### SOURCE TEXT

Gruzinski, Colonel-Prince Elizbar (Ilya) (1790–1854): youngest son of George XII, last king of Georgia, and Queen Mariam. In 1827, at the age of thirty-seven, he married the daughter of Prince Gregory Petrovitch Obolensky, Princess Anastasia Grigoryevna Petrovitch Obolenskaya, who was born in Moscow September 25, 1805. The couple had five sons and eight daughters, including Anna Chavchavadze and Varenka Orbeliani.

Hadj Tasho al-Indiri: Chechen pretender to the imamat of Shamil in 1834, he would nonetheless join his ranks and participate in the battle of Akulgo.

Hadji Murat: foster brother of Omar, son of Pakkou-Bekkhe, queen of Kunzakh, assassinated by Shamil’s partisans. He passed over to the service of the Russians, then left them to return in 1851. Hero immortalized by Tolstoy.

Hamzat Bek: second imam who served Shamil during the conquest of Kunzakh. He was assassinated in 1834 by Hadji Murat.

### ACTION ITEM
In the glossary above, condense the entry beginning "Gruzinski, Colonel-Prince Elizbar (Ilya)" into a short bulleted list that keeps its main facts.

Records from a data source:

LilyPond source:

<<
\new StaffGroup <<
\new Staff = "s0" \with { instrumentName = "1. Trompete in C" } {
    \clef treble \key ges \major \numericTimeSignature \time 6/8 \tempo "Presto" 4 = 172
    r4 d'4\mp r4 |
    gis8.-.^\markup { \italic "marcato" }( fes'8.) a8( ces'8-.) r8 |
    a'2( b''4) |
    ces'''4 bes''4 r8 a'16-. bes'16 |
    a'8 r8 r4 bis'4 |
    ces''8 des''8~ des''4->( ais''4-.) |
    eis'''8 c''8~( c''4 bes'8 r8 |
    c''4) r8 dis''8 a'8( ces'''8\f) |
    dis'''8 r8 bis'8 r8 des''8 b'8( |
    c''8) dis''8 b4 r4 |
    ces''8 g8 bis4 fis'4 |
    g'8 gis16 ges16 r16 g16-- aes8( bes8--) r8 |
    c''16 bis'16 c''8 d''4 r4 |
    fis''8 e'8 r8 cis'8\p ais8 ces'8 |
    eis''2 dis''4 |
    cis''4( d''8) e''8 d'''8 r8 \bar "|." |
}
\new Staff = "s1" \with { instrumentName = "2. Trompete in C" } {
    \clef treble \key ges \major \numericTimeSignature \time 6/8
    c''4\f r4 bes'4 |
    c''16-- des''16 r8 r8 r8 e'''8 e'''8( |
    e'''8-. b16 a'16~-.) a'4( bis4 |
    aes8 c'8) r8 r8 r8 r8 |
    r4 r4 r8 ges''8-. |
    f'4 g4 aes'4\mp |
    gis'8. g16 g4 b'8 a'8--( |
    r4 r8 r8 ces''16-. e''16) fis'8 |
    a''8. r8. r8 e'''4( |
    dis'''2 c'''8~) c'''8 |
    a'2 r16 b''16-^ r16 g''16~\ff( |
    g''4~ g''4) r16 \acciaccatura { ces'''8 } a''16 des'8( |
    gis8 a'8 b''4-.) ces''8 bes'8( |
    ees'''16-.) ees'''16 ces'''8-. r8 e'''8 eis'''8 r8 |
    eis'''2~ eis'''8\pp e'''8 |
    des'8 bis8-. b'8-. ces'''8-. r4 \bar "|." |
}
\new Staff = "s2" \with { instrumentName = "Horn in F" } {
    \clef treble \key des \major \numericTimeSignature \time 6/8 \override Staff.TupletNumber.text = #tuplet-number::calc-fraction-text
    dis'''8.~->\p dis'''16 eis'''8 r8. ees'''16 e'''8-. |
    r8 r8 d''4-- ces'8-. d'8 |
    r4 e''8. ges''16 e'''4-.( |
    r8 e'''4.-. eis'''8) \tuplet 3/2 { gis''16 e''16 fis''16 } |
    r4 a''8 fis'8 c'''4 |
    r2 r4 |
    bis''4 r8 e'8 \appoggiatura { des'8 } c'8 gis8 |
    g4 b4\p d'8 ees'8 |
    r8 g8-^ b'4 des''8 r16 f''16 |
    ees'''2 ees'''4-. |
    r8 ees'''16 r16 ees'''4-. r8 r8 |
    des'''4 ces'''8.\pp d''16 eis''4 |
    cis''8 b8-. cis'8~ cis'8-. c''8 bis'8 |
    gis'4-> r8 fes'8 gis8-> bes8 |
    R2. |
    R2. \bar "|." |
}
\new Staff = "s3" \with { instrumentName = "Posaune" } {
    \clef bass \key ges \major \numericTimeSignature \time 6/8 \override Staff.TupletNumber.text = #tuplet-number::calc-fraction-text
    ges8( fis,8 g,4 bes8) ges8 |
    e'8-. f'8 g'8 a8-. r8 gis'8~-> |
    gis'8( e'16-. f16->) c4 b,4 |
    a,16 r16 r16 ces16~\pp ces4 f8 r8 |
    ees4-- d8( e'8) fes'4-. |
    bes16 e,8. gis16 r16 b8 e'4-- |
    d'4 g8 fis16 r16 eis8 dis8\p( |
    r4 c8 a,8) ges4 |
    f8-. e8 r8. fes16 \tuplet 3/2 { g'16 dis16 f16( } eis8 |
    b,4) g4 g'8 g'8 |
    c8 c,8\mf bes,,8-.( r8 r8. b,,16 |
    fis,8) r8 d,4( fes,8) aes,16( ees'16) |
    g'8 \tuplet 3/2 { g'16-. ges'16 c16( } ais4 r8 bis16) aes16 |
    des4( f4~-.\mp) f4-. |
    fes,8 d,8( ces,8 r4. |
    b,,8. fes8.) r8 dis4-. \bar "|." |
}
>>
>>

### RESULT OF THIS EXERCISE
- Colonel-Prince Elizbar (Ilya) Gruzinski lived from 1790 to 1854.
- He was the youngest son of George XII, the last king of Georgia, and Queen Mariam.
- In 1827, at age thirty-seven, he married Princess Anastasia Grigoryevna Petrovitch Obolenskaya. She was the daughter of Prince Gregory Petrovitch Obolensky and was born in Moscow on September 25, 1805.
- The couple had five sons and eight daughters, among them Anna Chavchavadze and Varenka Orbeliani.